::: Quoted passage
For this amount of upheaval, the benefit has to be very very real. Can you show that there is less disruption from the change than from keeping it the way it is?
Also - what do you propose to do about the very similar problem of pprint.pprint(), which isn’t a class?
Yeah, it seems to be a peculiarity of the scientific world, which I suspect means it has heritage from some other language. But there’s no reason not to encourage it, especially with something that risks ambiguity.
+1 on encouraging import datetime as dt (but hopefully WITHOUT ever encouraging from datetime import datetime as dt which would undo all the good work).
Looking through the rest of the stdlib, there aren’t actually all that many where I’d want a short alias, partly because any short alias would likely want to have other meaning (for example, shortening socket might be done as sock but that’s not much shorter, and anything less is going to be confusing - I don’t want to have import socket as so alongside import os when I start fat-fingering things!). Maybe import statistics as st? I don’t use the module enough to have a strong opinion.
The other big culprit in the “did you import the module or the thing from the module?” category is pprint. It’s probably going to cause some sniggering around the place, but other than that, import pprint as pp might be a good idea. Does anyone know if the converse (from pprint import pprint as pp) is done anywhere?
Yes, maybe if we had a time machine and were redoing Python3 from scratch this would make sense. At this point, there’s just too much existing code and examples on the Internet to justify the churn and work this would cause.
I support the alias->lint warning->deprecation->removal over a decade or so.
::::::
» What this exercise asks
(1) Answer these questions about the discussion of Python module aliases:
(a) Which import statement does one participant support encouraging for the datetime module?
(b) What name is given as a possible shortening of socket?
(c) What sequence of steps does the final post support over a decade or so?
(2) Reproduce the discussion of Python module aliases from "Looking through the" to "is done anywhere?", keeping every word and punctuation mark unchanged.
::: Material provided
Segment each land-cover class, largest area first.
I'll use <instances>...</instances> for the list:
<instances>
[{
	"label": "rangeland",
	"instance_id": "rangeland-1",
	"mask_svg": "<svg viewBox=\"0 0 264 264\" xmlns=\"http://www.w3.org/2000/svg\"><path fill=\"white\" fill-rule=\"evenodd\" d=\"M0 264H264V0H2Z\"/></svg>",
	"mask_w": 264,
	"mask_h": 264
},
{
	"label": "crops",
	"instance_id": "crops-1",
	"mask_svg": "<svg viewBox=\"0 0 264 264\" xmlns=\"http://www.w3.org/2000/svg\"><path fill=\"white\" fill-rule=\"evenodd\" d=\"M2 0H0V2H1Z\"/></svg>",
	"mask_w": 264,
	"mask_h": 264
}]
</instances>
::::::
» Activity answers
(1)
(a) import datetime as dt
(b) sock
(c) alias, lint warning, deprecation, removal

(2)
Looking through the rest of the stdlib, there aren’t actually all that many where I’d want a short alias, partly because any short alias would likely want to have other meaning (for example, shortening socket might be done as sock but that’s not much shorter, and anything less is going to be confusing - I don’t want to have import socket as so alongside import os when I start fat-fingering things!). Maybe import statistics as st? I don’t use the module enough to have a strong opinion.
The other big culprit in the “did you import the module or the thing from the module?” category is pprint. It’s probably going to cause some sniggering around the place, but other than that, import pprint as pp might be a good idea. Does anyone know if the converse (from pprint import pprint as pp) is done anywhere?